The problem - What you return should be the entries, unchanged, without their pictures.

Records provided -

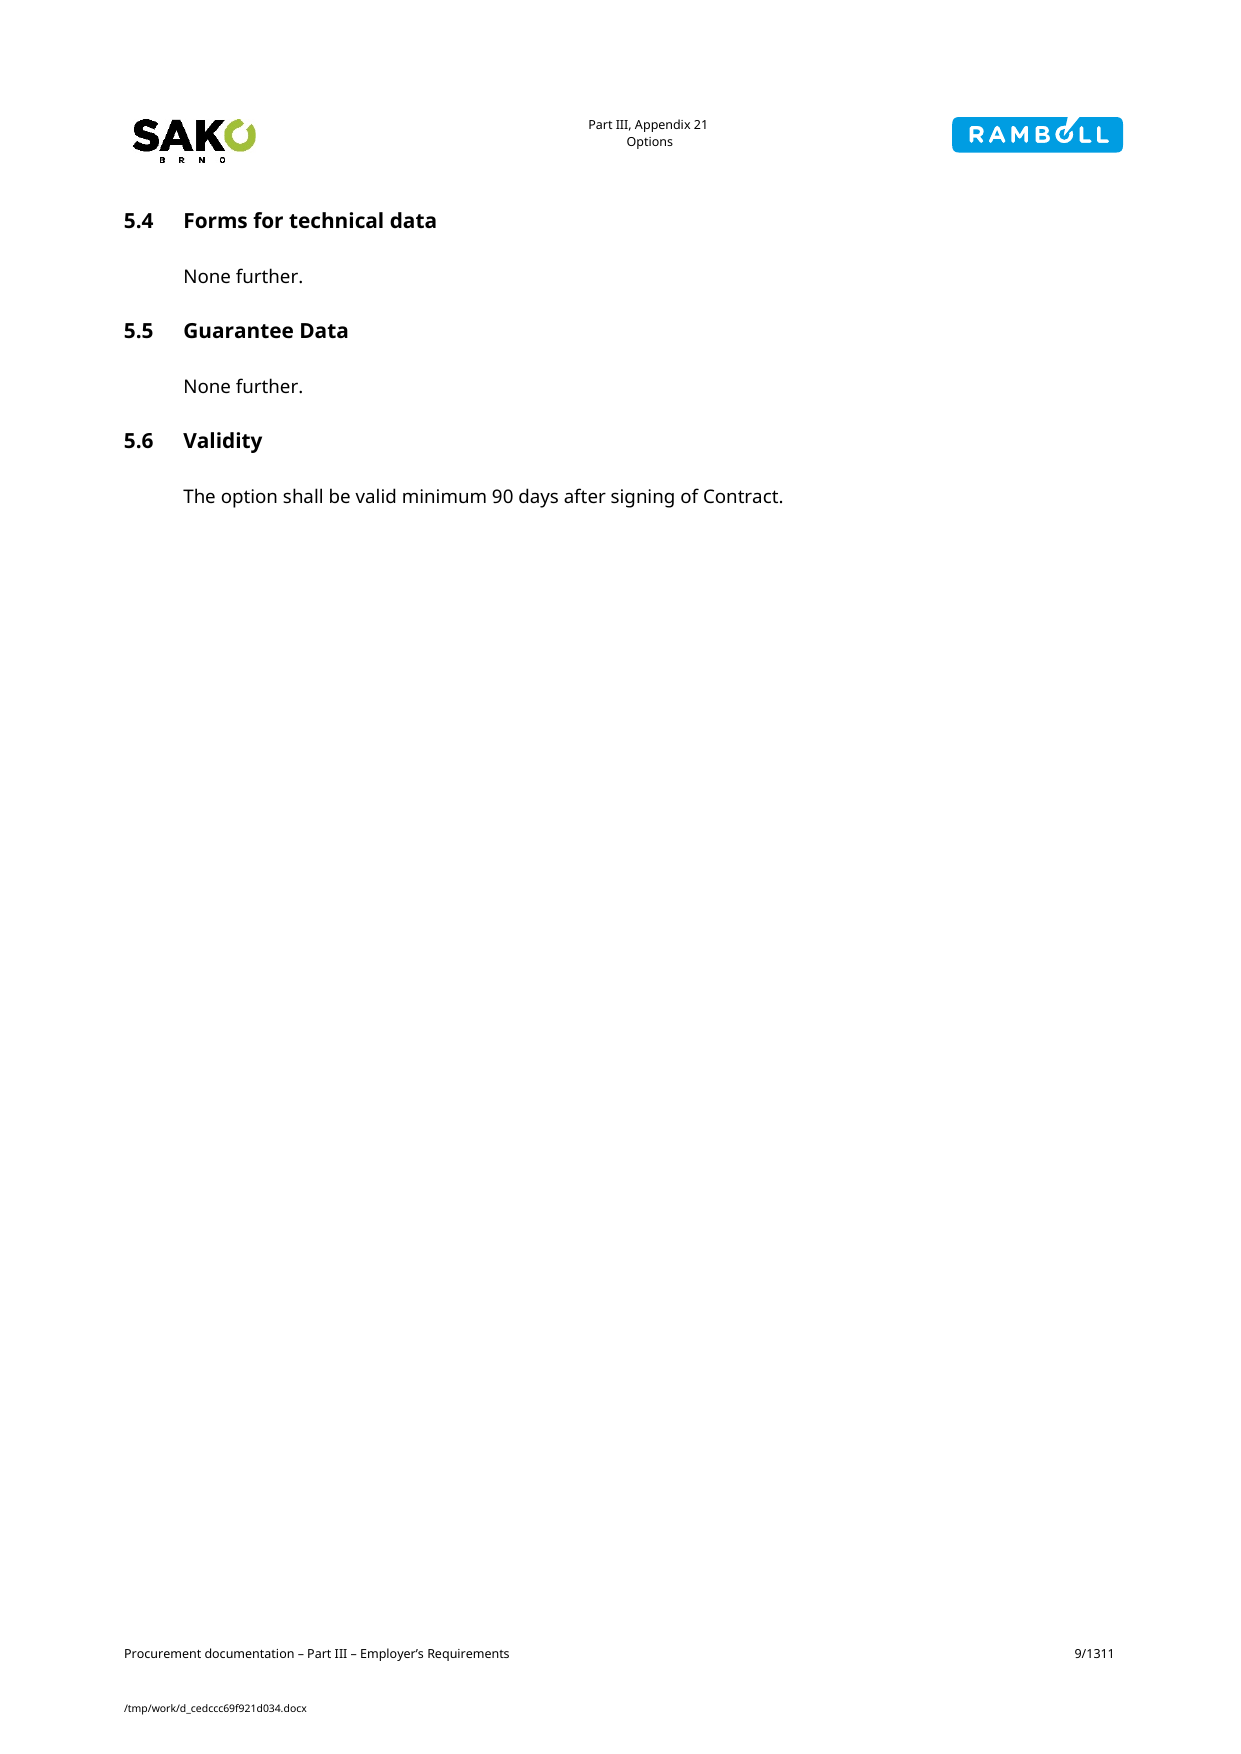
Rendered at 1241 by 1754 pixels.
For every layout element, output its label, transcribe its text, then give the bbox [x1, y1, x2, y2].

picture [132, 119, 256, 163]
text None further. [183, 262, 1116, 289]
subtitle Forms for technical data [153, 207, 1116, 235]
text The option shall be valid minimum 90 days after signing of Contract. [183, 482, 1116, 509]
text None further. [183, 372, 1116, 399]
subtitle Validity [153, 426, 1116, 454]
subtitle Guarantee Data [153, 316, 1116, 345]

Task answer -
Rendered at 1241 by 1754 pixels.
For every layout element, output its label, transcribe its text, then give the bbox [x1, y1, x2, y2].

picture [132, 119, 256, 163]
text None further. [183, 262, 1116, 289]
subtitle Forms for technical data [153, 207, 1116, 235]
text The option shall be valid minimum 90 days after signing of Contract. [183, 482, 1116, 509]
text None further. [183, 372, 1116, 399]
subtitle Validity [153, 426, 1116, 454]
subtitle Guarantee Data [153, 316, 1116, 345]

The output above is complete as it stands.